Collected data
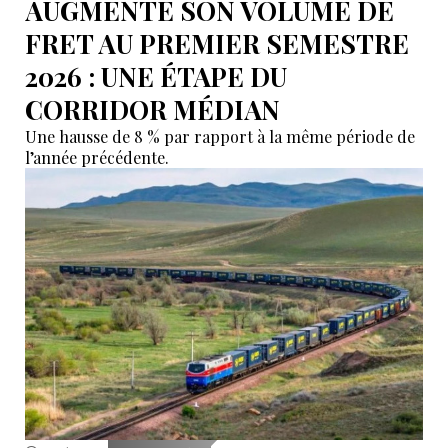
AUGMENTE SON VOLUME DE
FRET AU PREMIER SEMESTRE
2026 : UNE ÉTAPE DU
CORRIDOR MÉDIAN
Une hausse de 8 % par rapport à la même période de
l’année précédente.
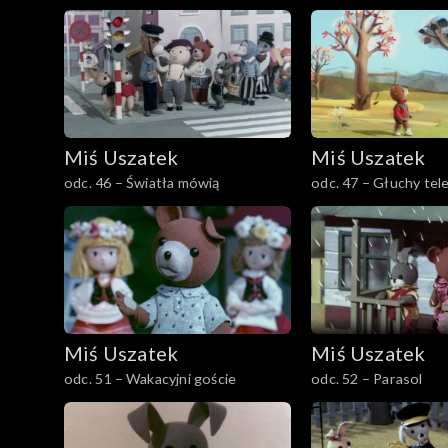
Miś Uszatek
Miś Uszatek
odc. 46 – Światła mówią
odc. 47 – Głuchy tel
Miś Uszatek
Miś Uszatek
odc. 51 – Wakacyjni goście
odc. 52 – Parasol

==

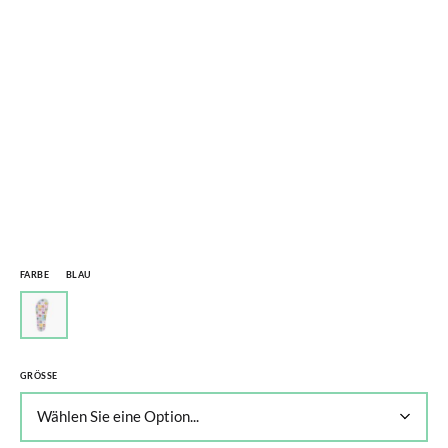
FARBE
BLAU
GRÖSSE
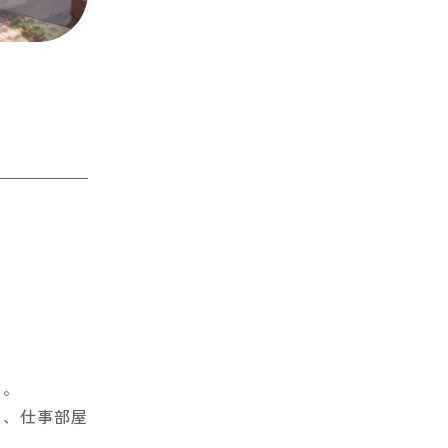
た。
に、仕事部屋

Activity ▸
Reproduce only the lines above, starting at the line with "odc. 47 – Głuchy tel" and ending at the line with "odc. 52 – Parasol", exactly as written.

Answer to the problem ▸
odc. 47 – Głuchy tel
Miś Uszatek
Miś Uszatek
odc. 51 – Wakacyjni goście
odc. 52 – Parasol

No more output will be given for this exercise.